In terms of revenue, Asia-Pacific contributed the most in 2020, accounting for about half of the entire market share, and is expected to maintain its dominance by 2030. Furthermore, Asia-Pacific is expected to have the highest CAGR of 47.8% throughout the projection period, due to increases in the cost of numerous household appliances such as smart TVs, music systems, and washing machines. Furthermore, the growing demand among youth in Asia-Pacific developing countries for buy now pay later platforms to acquire high-cost electronic gadgets like as smartphones, mobile tablets, and laptops is driving the expansion of the buy now pay later market in the region in the next years.

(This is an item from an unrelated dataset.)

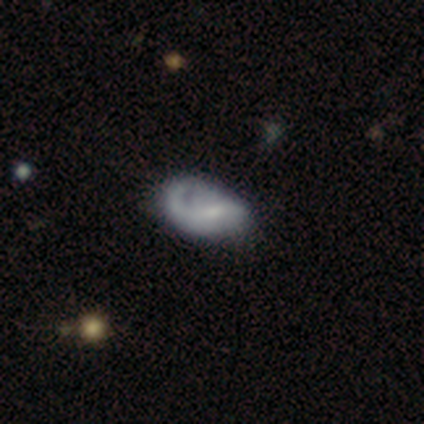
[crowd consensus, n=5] A featured or disk galaxy (80%) with a weak bar (67%), 1 (33%, tied with 2 and can't tell) tight (33%, tied with medium and loose) spiral arms (100%) and a small central bulge (67%). Merging: minor disturbance (60%).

Over the projection period, the presence of a high number of buy now pay later service providers in the North American area is likely to generate development prospects for the regional market.
The apparel and garment category is predicted to expand the most in terms of end use throughout the projection period. BNPL services are extensively used by millennials to pay for apparel in installments.
Reasons for growth
The variety of benefits given by Buy Now Pay Later (BNPL) platforms, such as quick and interest-free payments, can be credited to the market's rise. When it comes to online buying, these platforms are becoming increasingly popular as the preferred payment method.

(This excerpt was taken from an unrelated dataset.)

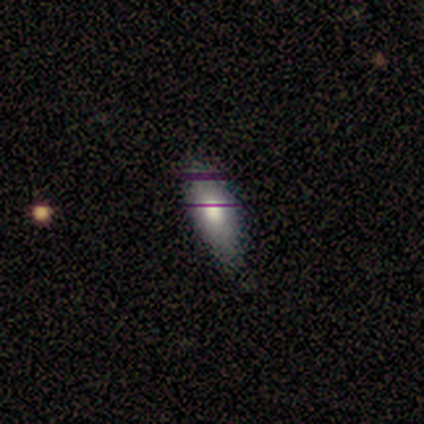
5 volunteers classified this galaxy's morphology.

The industry is likely to develop as people become more aware of installment-based payment solutions. Furthermore, the absence of interest costs levied by BNPL platforms is likely to boost the market's development prospects.
Customers like to acquire items that allow them to pay in installments without incurring interest. As a consequence, businesses may use BNPL services to boost conversion rates. Merchants can also profit from these services, which include full and upfront payments, a greater average transaction value, a wider consumer base, and repeat transactions, among other things. Over the forecasted period, these factors are likely to generate development prospects for the market.
Why is it so popular?
As a result of the pandemic, many brick-and-mortar stores were forced to close temporarily, and consumers spent far more time at home. The expansion of internet purchasing was hastened as a result of this. Global e-commerce transactions totaled $4.6 trillion last year, increasing 19 percent from the previous year, according to a report from Worldpay, a payment processing business owned by FIS. BNPL was responsible for 2.1 percent of the total, or around $97 billion. According to Worldpay, this proportion is predicted to double to 4.2 percent by 2024.

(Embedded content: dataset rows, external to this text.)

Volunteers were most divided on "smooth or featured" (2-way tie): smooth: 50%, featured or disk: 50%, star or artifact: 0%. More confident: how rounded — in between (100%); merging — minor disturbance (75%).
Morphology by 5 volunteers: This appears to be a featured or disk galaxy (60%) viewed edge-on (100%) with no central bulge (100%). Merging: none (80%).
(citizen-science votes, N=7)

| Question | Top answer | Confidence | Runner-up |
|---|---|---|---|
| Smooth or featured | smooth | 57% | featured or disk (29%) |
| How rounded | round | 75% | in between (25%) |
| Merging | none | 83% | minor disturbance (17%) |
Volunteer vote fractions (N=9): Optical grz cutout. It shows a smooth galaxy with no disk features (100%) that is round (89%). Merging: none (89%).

According to a survey of 6,500 individuals done by Cardify in 2020, BNPL solutions have an essential part in influencing how much people spend over the holidays, with 44 percent of clients saying so. Furthermore, around 48% of consumers claimed that BNPL solutions allow them to spend 10% to 20% more than they would with a credit card.
According to a survey of over 3,000 U.S. adults performed by the Mercator Advisory Group in the first half of 2021, over 52 percent of clients aged 18-24 had utilized BNPL solutions in the previous year. BNPL is gaining popularity among the younger generation, which generally has limited financial means. Furthermore, internet customers utilize it more frequently than in-store shoppers.
By adding new consumers and growing their footprints, companies like Klarna, Afterpay, and Affirm have already paved the way for the ecommerce industry. According to Bank of America, by 2025, the market for these applications would have grown 10-15x, processing USD 650 billion to USD 1 trillion in transactions.
While Australia and Sweden were the top markets in the BNPL market a few years ago, the United Kingdom and the United States are rapidly coming up.